In the short time I have been at PRA, I have been shocked by all that I did not know about mental health. I had no knowledge of the recovery movement, the terminology and culture that surrounds the mental health community, or the choices individuals have within the continuum of care. I may be living with mental illness, but I was never taught to examine and understand mental illness. For the first time in my life, I feel like I am equipped to talk about his illness with others in a respectful yet truthful way. For years, I never talked about my father with friends, because I did not know what to say; it was easier to just omit him from the conversation. At PRA, I am confronted daily with a new piece of information that shifts how I think about him and our relationship. I’m now starting to realize why I act the way I do, why he acts the way he does, why our relationship is what it is, and it is staggeringly enlightening. It is exciting, yet overwhelming at the same time – I have never thought about him or our relationship in so much depth for such a prolonged period.

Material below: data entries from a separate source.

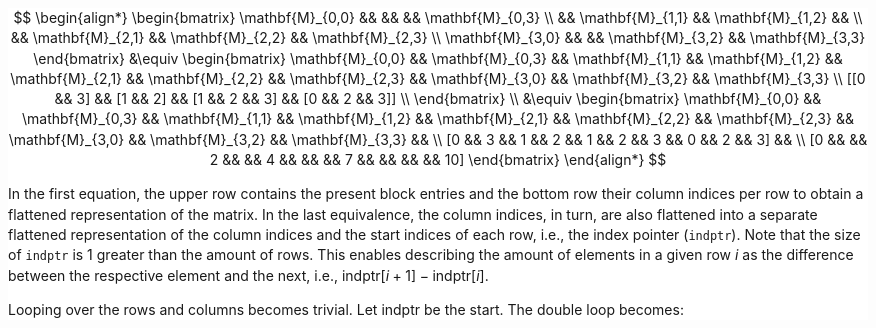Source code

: $$
\begin{align*}
\begin{bmatrix}
\mathbf{M}_{0,0} &&         &&         && \mathbf{M}_{0,3} \\
        && \mathbf{M}_{1,1} && \mathbf{M}_{1,2} &&         \\
        && \mathbf{M}_{2,1} && \mathbf{M}_{2,2} && \mathbf{M}_{2,3} \\
\mathbf{M}_{3,0} &&         && \mathbf{M}_{3,2} && \mathbf{M}_{3,3}
\end{bmatrix} &\equiv
\begin{bmatrix}
    \mathbf{M}_{0,0} &&
        \mathbf{M}_{0,3} &&
        \mathbf{M}_{1,1} &&
        \mathbf{M}_{1,2} &&
        \mathbf{M}_{2,1} &&
        \mathbf{M}_{2,2} &&
        \mathbf{M}_{2,3} &&
        \mathbf{M}_{3,0} &&
        \mathbf{M}_{3,2} &&
        \mathbf{M}_{3,3} \\
    [[0 && 3] && [1 && 2] && [1 && 2 && 3] && [0 && 2 && 3]] \\
\end{bmatrix} \\
&\equiv
\begin{bmatrix}
    \mathbf{M}_{0,0} &&
        \mathbf{M}_{0,3} &&
        \mathbf{M}_{1,1} &&
        \mathbf{M}_{1,2} &&
        \mathbf{M}_{2,1} &&
        \mathbf{M}_{2,2} &&
        \mathbf{M}_{2,3} &&
        \mathbf{M}_{3,0} &&
        \mathbf{M}_{3,2} &&
        \mathbf{M}_{3,3} &&
        \\
    [0 && 3 && 1 && 2 && 1 && 2 && 3 && 0 && 2 && 3] && \\
    [0 && && 2 && && 4 && && && 7 && && && && 10]
\end{bmatrix}
\end{align*}
$$

In the first equation, the upper row contains the present block entries and the bottom row their column indices per row
to obtain a flattened representation of the matrix.
In the last equivalence, the column indices, in turn, are also flattened into a separate flattened representation of the
column indices and the start indices of each row, i.e., the index pointer (`indptr`).
Note that the size of `indptr` is 1 greater than the amount of rows.
This enables describing the amount of elements in a given row $i$ as the difference between the respective element and
the next, i.e., $\text{indptr}[i + 1] - \text{indptr}[i]$.

Looping over the rows and columns becomes trivial.
Let $\text{indptr}$ be the start.
The double loop becomes:
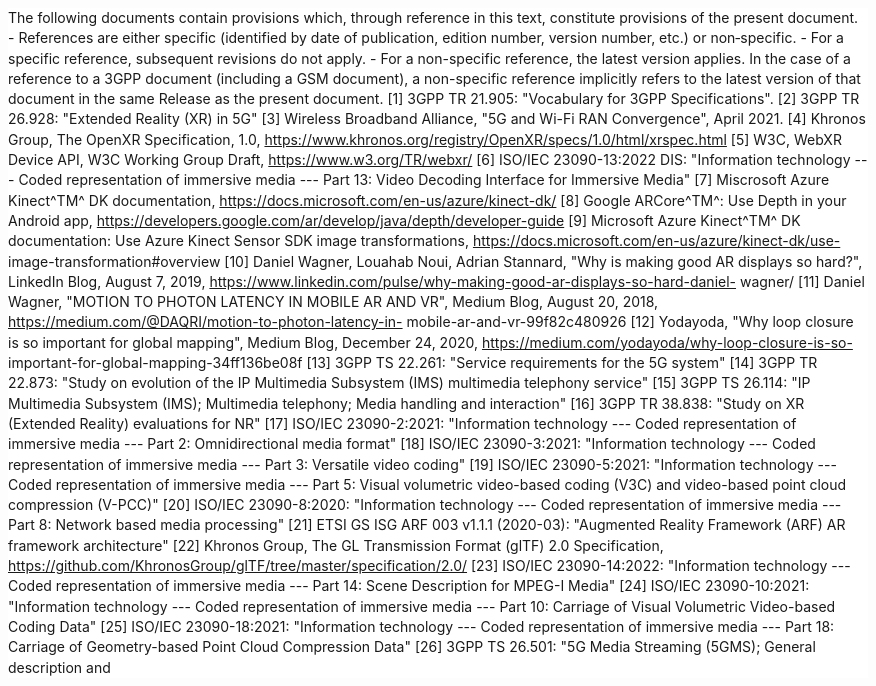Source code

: The following documents contain provisions which, through reference in this
text, constitute provisions of the present document.
\- References are either specific (identified by date of publication, edition
number, version number, etc.) or non‑specific.
\- For a specific reference, subsequent revisions do not apply.
\- For a non-specific reference, the latest version applies. In the case of a
reference to a 3GPP document (including a GSM document), a non-specific
reference implicitly refers to the latest version of that document in the same
Release as the present document.
[1] 3GPP TR 21.905: \"Vocabulary for 3GPP Specifications\".
[2] 3GPP TR 26.928: "Extended Reality (XR) in 5G"
[3] Wireless Broadband Alliance, "5G and Wi-Fi RAN Convergence", April 2021.
[4] Khronos Group, The OpenXR Specification, 1.0,
https://www.khronos.org/registry/OpenXR/specs/1.0/html/xrspec.html
[5] W3C, WebXR Device API, W3C Working Group Draft,
https://www.w3.org/TR/webxr/
[6] ISO/IEC 23090-13:2022 DIS: "Information technology --- Coded
representation of immersive media --- Part 13: Video Decoding Interface for
Immersive Media"
[7] Miscrosoft Azure Kinect^TM^ DK documentation,
https://docs.microsoft.com/en-us/azure/kinect-dk/
[8] Google ARCore^TM^: Use Depth in your Android app,
https://developers.google.com/ar/develop/java/depth/developer-guide
[9] Microsoft Azure Kinect^TM^ DK documentation: Use Azure Kinect Sensor SDK
image transformations, https://docs.microsoft.com/en-us/azure/kinect-dk/use-
image-transformation#overview
[10] Daniel Wagner, Louahab Noui, Adrian Stannard, \"Why is making good AR
displays so hard?\", LinkedIn Blog, August 7, 2019,
https://www.linkedin.com/pulse/why-making-good-ar-displays-so-hard-daniel-
wagner/
[11] Daniel Wagner, \"MOTION TO PHOTON LATENCY IN MOBILE AR AND VR\", Medium
Blog, August 20, 2018, https://medium.com/@DAQRI/motion-to-photon-latency-in-
mobile-ar-and-vr-99f82c480926
[12] Yodayoda, \"Why loop closure is so important for global mapping\", Medium
Blog, December 24, 2020, https://medium.com/yodayoda/why-loop-closure-is-so-
important-for-global-mapping-34ff136be08f
[13] 3GPP TS 22.261: "Service requirements for the 5G system"
[14] 3GPP TR 22.873: "Study on evolution of the IP Multimedia Subsystem (IMS)
multimedia telephony service"
[15] 3GPP TS 26.114: "IP Multimedia Subsystem (IMS); Multimedia telephony;
Media handling and interaction"
[16] 3GPP TR 38.838: "Study on XR (Extended Reality) evaluations for NR"
[17] ISO/IEC 23090-2:2021: "Information technology --- Coded representation of
immersive media --- Part 2: Omnidirectional media format"
[18] ISO/IEC 23090-3:2021: "Information technology --- Coded representation of
immersive media --- Part 3: Versatile video coding"
[19] ISO/IEC 23090-5:2021: "Information technology --- Coded representation of
immersive media --- Part 5: Visual volumetric video-based coding (V3C) and
video-based point cloud compression (V-PCC)"
[20] ISO/IEC 23090-8:2020: "Information technology --- Coded representation of
immersive media --- Part 8: Network based media processing"
[21] ETSI GS ISG ARF 003 v1.1.1 (2020-03): "Augmented Reality Framework (ARF)
AR framework architecture"
[22] Khronos Group, The GL Transmission Format (glTF) 2.0 Specification,
https://github.com/KhronosGroup/glTF/tree/master/specification/2.0/
[23] ISO/IEC 23090-14:2022: "Information technology --- Coded representation
of immersive media --- Part 14: Scene Description for MPEG-I Media"
[24] ISO/IEC 23090-10:2021: "Information technology --- Coded representation
of immersive media --- Part 10: Carriage of Visual Volumetric Video-based
Coding Data"
[25] ISO/IEC 23090-18:2021: "Information technology --- Coded representation
of immersive media --- Part 18: Carriage of Geometry-based Point Cloud
Compression Data"
[26] 3GPP TS 26.501: "5G Media Streaming (5GMS); General description and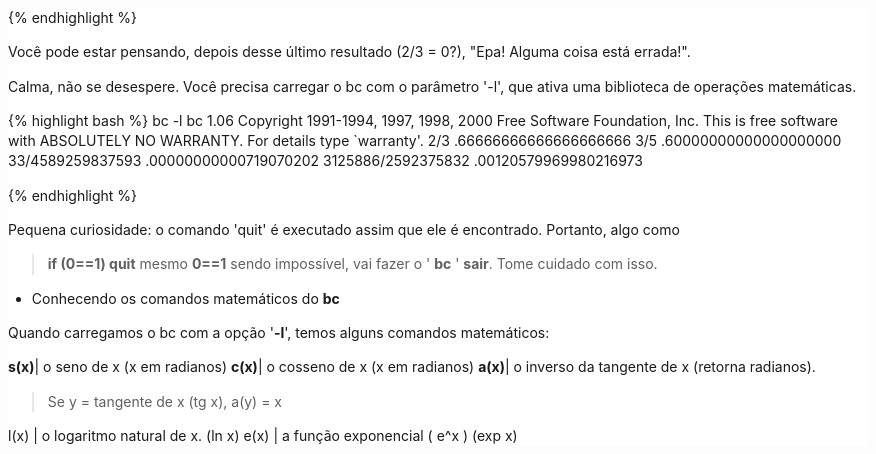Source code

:   
{% endhighlight %}

Você pode estar pensando, depois desse último resultado (2/3 = 0?), "Epa! Alguma coisa está errada!".
  
Calma, não se desespere. Você precisa carregar o bc com o parâmetro '-l', que ativa uma biblioteca de operações matemáticas.

{% highlight bash %}
bc -l
  bc 1.06
  Copyright 1991-1994, 1997, 1998, 2000 Free Software Foundation, Inc.
  This is free software with ABSOLUTELY NO WARRANTY.
  For details type `warranty'.
  2/3
  .66666666666666666666
  3/5
  .60000000000000000000
  33/4589259837593
  .00000000000719070202
  3125886/2592375832
  .00120579969980216973
  
{% endhighlight %}

Pequena curiosidade: o comando 'quit' é executado assim que ele é encontrado. Portanto, algo como


<script async src="https://pagead2.googlesyndication.com/pagead/js/adsbygoogle.js"></script>

<ins class="adsbygoogle"
style="display:block"
data-ad-client="ca-pub-2838251107855362"
data-ad-slot="2327980059"
data-ad-format="auto"
data-full-width-responsive="true"></ins>
<script>
(adsbygoogle = window.adsbygoogle || []).push({});
</script>

>  __if (0==1) quit__
>  mesmo __0==1__ sendo impossível, vai fazer o ' __bc__ ' __sair__.
>  Tome cuidado com isso.
  
+ Conhecendo os comandos matemáticos do __bc__
  
Quando carregamos o bc com a opção '__-l__', temos alguns comandos matemáticos:

 __s(x)__| o seno de x (x em radianos)
 __c(x)__| o cosseno de x (x em radianos)
 __a(x)__| o inverso da tangente de x (retorna radianos).
 
> Se y = tangente de x (tg x), a(y) = x

l(x) | o logaritmo natural de x. (ln x)
e(x) | a função exponencial ( e^x ) (exp x)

Truthfully, I do not think that my father and I will ever have the close relationship I used to dream about. Instead, I have readjusted my expectations to a more realistic view of our relationship’s capacity, which is healthier for both of us. I know I will never fully understand him or his illness, but I will continue to work on adjusting my reactions to his behavior and be more open about father with others. My experiences with him have shaped me to be the person that I am today, and I am glad that I can now acknowledge that.